Village will commemorate the family it allowed to starve to death
12 March 2009
The Royal Society of Chemistry (RSC) has persuaded a village to commemorate a family starved to death on its green in 1769, ending a 240-year silence.
Following an approach by the RSC, the village of Datchworth in Hertfordshire, 20 miles north of London, has agreed to raise a plaque recalling the lives, and the terrible deaths, of the Eaves family.
Tonight the Parochial Church Council of the village near Welwyn Garden City is expected to agree to create a monument after hearing a case made by its vicar, the Reverend Coralie McCluskey.
The bodies of James Eaves and his wife, one of their two sons and an infant daughter were discovered naked and skeletal on straw in a filthy parochial Poor House, a hovel bereft of roof and window panes.
Crawling amongst their corpses was found their surviving 11-year-old son, who descended into insanity from which he was not to recover.
The macabre episode is recalled only vaguely in the village by a ghost story there about a cart transporting their bodies up local lanes.
The RSC met the vicar last week proposing a memorial after it had located in the British Library a grim personal description and a drawing of the death scene, accompanied by a damning indictment of the officers whose neglect had led to the tragedy.
The vicar said this week: "We should have a memorial plaque in place in a few months hence, in our garden of remembrance. We will record the family names and the date of their deaths. I will also probably preach on the story one Sunday. I think that by doing this the village will be showing its respect and will also be able to lay a ghost."
She added: "In fact there is a story told here that a ghost cart containing the bodies makes its way up the lanes. Some people do believe it to be true."
The RSC took up the remarkable issue of the Eaves family when it came across the little-known story while researching the relationship between chemistry and food, its theme for 2009.
Scientist Sheena Elliott, of the RSC food campaign, said: "This is a very sobering story. The issue of hunger and starvation is often associated with the poorer regions of the world.

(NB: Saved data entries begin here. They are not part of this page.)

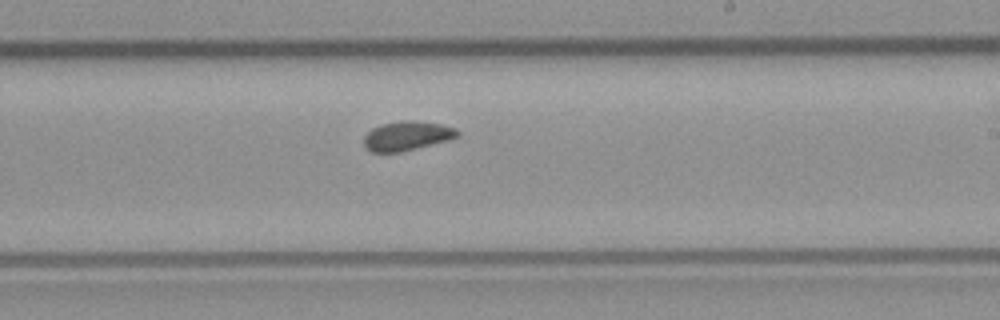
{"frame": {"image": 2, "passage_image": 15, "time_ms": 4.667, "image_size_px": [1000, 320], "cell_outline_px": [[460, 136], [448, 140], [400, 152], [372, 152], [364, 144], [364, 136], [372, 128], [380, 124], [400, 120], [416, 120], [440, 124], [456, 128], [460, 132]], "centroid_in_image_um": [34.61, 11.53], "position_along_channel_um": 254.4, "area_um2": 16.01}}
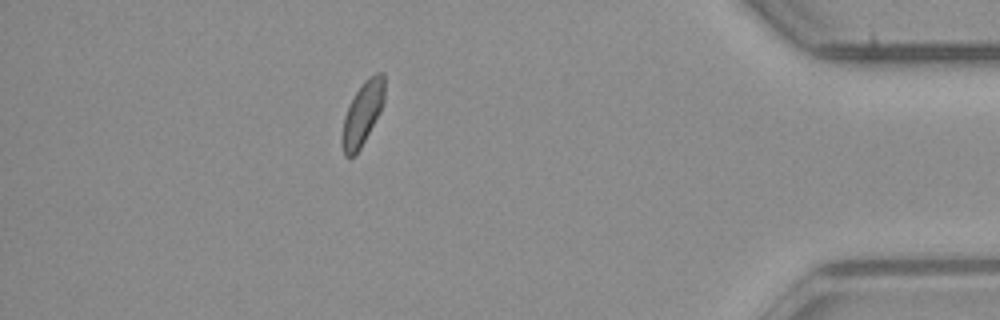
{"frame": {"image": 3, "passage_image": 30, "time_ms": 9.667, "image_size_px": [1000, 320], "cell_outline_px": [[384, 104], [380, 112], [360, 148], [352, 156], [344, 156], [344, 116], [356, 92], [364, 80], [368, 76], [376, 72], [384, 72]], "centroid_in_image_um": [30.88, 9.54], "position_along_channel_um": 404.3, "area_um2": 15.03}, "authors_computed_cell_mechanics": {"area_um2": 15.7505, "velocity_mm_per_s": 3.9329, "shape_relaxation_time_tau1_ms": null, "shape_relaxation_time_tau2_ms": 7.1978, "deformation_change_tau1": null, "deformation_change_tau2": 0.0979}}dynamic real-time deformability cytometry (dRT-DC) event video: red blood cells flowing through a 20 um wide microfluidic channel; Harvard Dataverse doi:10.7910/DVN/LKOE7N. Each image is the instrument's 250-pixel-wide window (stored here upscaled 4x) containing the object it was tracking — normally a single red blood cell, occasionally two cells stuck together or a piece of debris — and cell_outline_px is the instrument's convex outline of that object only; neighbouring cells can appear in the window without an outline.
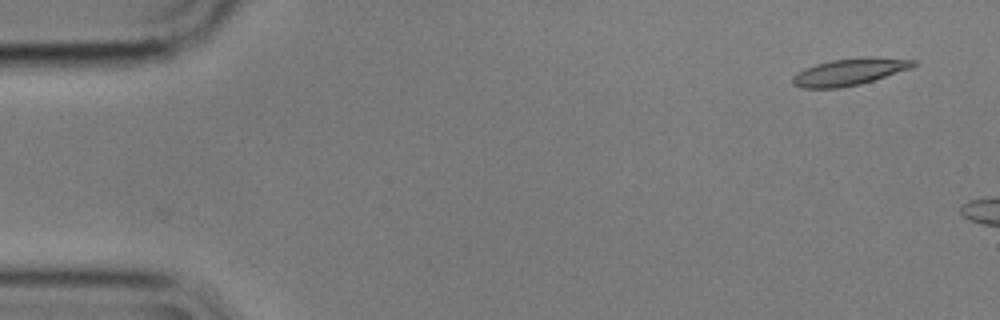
{"species": "common noctule bat (a hibernating species)", "species_latin": "Nyctalus noctula", "temperature_condition": "cold", "stored_images_in_passage": 6, "camera_frame_rate_fps": 3000, "um_per_image_px": 0.085, "animal": {"sex": "male", "body_mass_g": 17.9}, "frame": {"image": 1, "passage_image": 1, "time_ms": 0.0, "image_size_px": [1000, 320], "cell_outline_px": [[916, 64], [912, 68], [860, 84], [840, 88], [804, 88], [792, 84], [792, 76], [804, 68], [816, 64], [832, 60], [864, 56], [872, 56], [916, 60]], "centroid_in_image_um": [72.21, 6.09], "position_along_channel_um": 12.8, "area_um2": 19.02}}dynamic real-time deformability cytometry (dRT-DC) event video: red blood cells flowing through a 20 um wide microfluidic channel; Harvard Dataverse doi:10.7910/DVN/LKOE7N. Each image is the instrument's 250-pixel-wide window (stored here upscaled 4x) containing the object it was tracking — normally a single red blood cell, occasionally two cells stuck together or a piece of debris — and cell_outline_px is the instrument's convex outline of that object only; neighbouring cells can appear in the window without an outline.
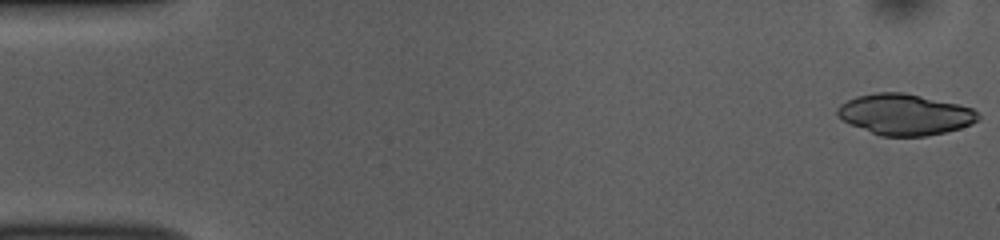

This horrifying incident was much closer to home and not far from the capital only eight generations ago, in an age of enlightenment."
In searching for historical examples of starvation in England, the society located in the historic documents section of the British Library a pamphlet written by a former soldier called Philip Thicknesse who witnessed the cadavers of the family and who then set about demanding that the village authorities be brought to book.
Thicknesse, believed to be a friend of society artist Thomas Gainsborough, visited the scene and afterwards foiled an attempted cover-up by the village.
He later prepared, and paid for, a pamphlet, containing a drawing of the hovel death scene, hoping to jolt the Establishment into action and to bring about changes in the law, as well as to pursue the parish officers he regarded as responsible for the deaths and who tried to hush up the incident by burying the bodies clandestinely.
But those who had reportedly failed to do their parochial duties to the poor by allowing the family to go without food and water for weeks were never prosecuted.
In the pamphlet, headed 'An account of four people starved to death in Hertfordshire 1769', archives Philip Thicknesse says that it was written by himself as "one of the jurymen on the inquisition taken on the bodies, printed for the benefit of the surviving child."
The image of the five is captioned "a View of the Poor House of Datchworth in Herts addressed to the Overseers of England."
The family, he said, "perished from want of food, rayment, attendance and a habitable dwelling."
The bodies were "emaciated beyond any conception, lying on a very small quantity of dirty peas straw spread on the bare earthen floor."
They were, he reports, discovered by a shepherd boy accidentally.
The parish officers attempted to bury them before an inquest could be conducted but were thwarted by Thicknesse after he halted a cart into which the corpses had been cast and covered by straw.
He went to the rector, referred to only as Dr S_________, now known to be the Rev William Smith, of Clare College, to remind him of the consequences of the "dark transaction"
The bodies were taken to the church and the next day examined by a local surgeon brought from nearby Hatfield who commented that he "had never seen bodies so emaciated".
The mother, the account relates, had been seen crawling to the village pond for water but she was too weakened to convey the filled kettle home and that was the final sighting of any member of the family.
He wrote: "These four unhappy persons died a more miserable and cruel death than the felons who we broke on the wheel or those who are tortured to death by the Inquisition in Spain or Portugal."
He concludes that the narrative was "so shocking to humanity and so alarming in this Christian country."